The following example steps are for unmounting and mounting the paths in a non-cloud environment.

  1. On the old host (node0 (instana-0)), unmount the data, analytics, and metrics paths.

    umount /mnt/instana/stanctl/analytics
    umount /mnt/instana/stanctl/metrics
    umount /mnt/instana/stanctl/data
  2. Detach the three disks from the old host (node0 (instana-0)).

  3. Update fstab entry.
     sudo cp /etc/fstab /etc/fstab.bak
       for folder in analytics metrics data; do 
         sudo sed -i "/^[[:space:]]*#/! {/[^[:space:]]*\/${folder}[[:space:]]/ s|^|# |}" /etc/fstab
       done
  4. On the new host node1 (instana-1), complete the following steps:

    1. Add the three disks from (node0 (instana-0)).
    2. Create the data, analytics, and metrics directories. For more information, see Create the directories.
    3. Mount the data, analytics, and metrics paths on node1 (instana-1). See the commands for node1 (instana-1) in Add mount paths.
    4. Complete the steps on node1 (instana-1) as given in sections Verify the mount paths and Mount the file systems.

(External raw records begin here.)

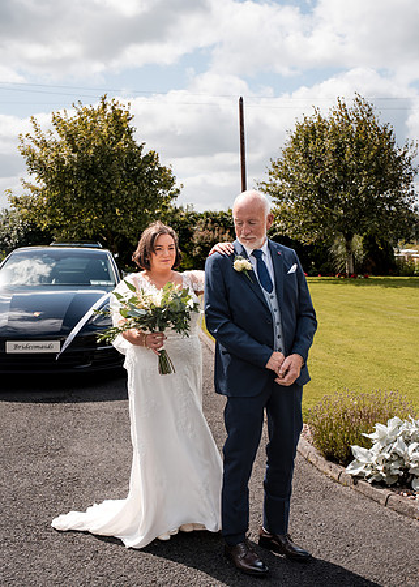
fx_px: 734
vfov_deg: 43.6
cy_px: 273
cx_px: 205
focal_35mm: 44
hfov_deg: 31.9
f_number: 2.8
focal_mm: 28
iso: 100
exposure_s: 1/2500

Migrate Standard Edition to the new cluster

On node0 (instana-0), run the following command to start the migration:

stanctl up --multi-node-migrate
 

Enter the details at the prompts:

? Enter the IPs for all three nodes, separated by commas (the 1st one is for backend, the 2nd one is for datastore, e.g. 10.8.1.10,10.8.1.11,10.8.1.12):
 

After a few minutes, your data is migrated to the new hosts. Standard Edition is now deployed on the multi-node cluster.